Ashley Colville, in Teeside Crown Court, (Mail today, sorry no link) has 17 paedophilia convictions. His lawyer explained he had reached top of the list for chemical castration, but everything stopped for Covid (why?)
And, that there was a random lottery of prisons why do, and don't use the treatment (why?)
The article explained that in comparable countries, castration can be made available by either surgery or chemicals, with the latter being less satisfactory because it reverses, as soon as treatment ends. But UK only offers chemical, and only for a few prisoners in a few prisons (why?)
Yars ago I researched this and recall that in those countries where surgical castration is made available, offenders are often desperate to have it, not only because they don't want to spend their lives constantly in and out of prison, but in some cases because, despite their urges, they are revolted by their own actions.
Castration by either method may not completely remove urges,in all cases, but it helps, at least, and at times works entirely.
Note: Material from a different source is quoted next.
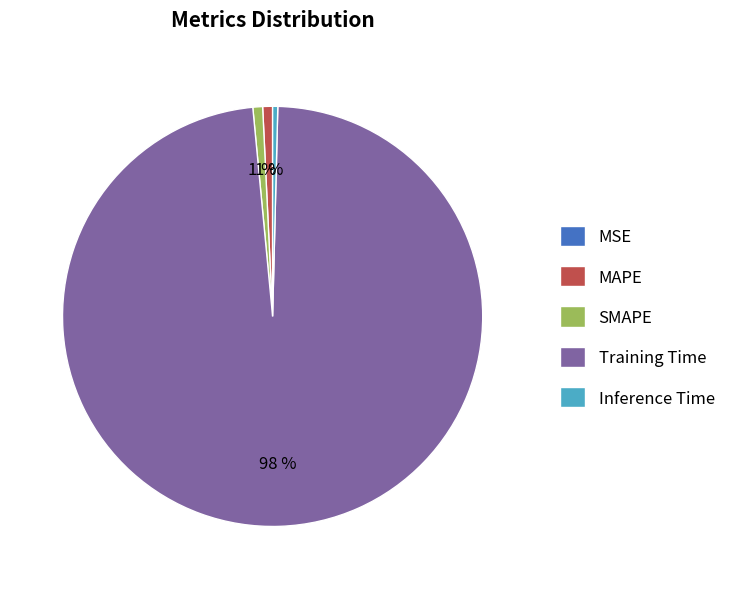

What is the largest slice in the pie chart?

Training Time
I also researched the close relationship between violence in prison and unusually high testosterone (in both men and, more rarely, women) Prisoners don't actively choose to be out-of-control violent, again not only because they don't want repeated sanctions and extended sentences, but because they don't like what they realise has happened. They are not offered hormone re-balancing (why?)
Hormone balancing and surgical castration on request would appear to be a reasonable option, which even the leg-crossing men in parliament could surely not mind, since it would not be part of a sentence, only an option for an acceptable future life.
There again, in some countries chemical castration is part of a sentence, in others it may be offered as an option before choosing the sentence, and there appears not to be any particular reason (other than male MPs shuddering hysterically at the very word) why it could not be incorporated into UK law on both sentencing and parole.
Somewhere, a famous man described reaching extreme age and (presumably) a vanished libido, as being "at last, unshackled from the madman" The prisoners interviewed expressed much the same sentiments. Better have a peaceful, free life with no appetite at all, than have an intact appetite which constantly puts you in prison.
But the absence of interest would need to be periodically monitored, presumably by technology (viewing previously arousing images or descriptions, while wired up to an electode covered skull cap?)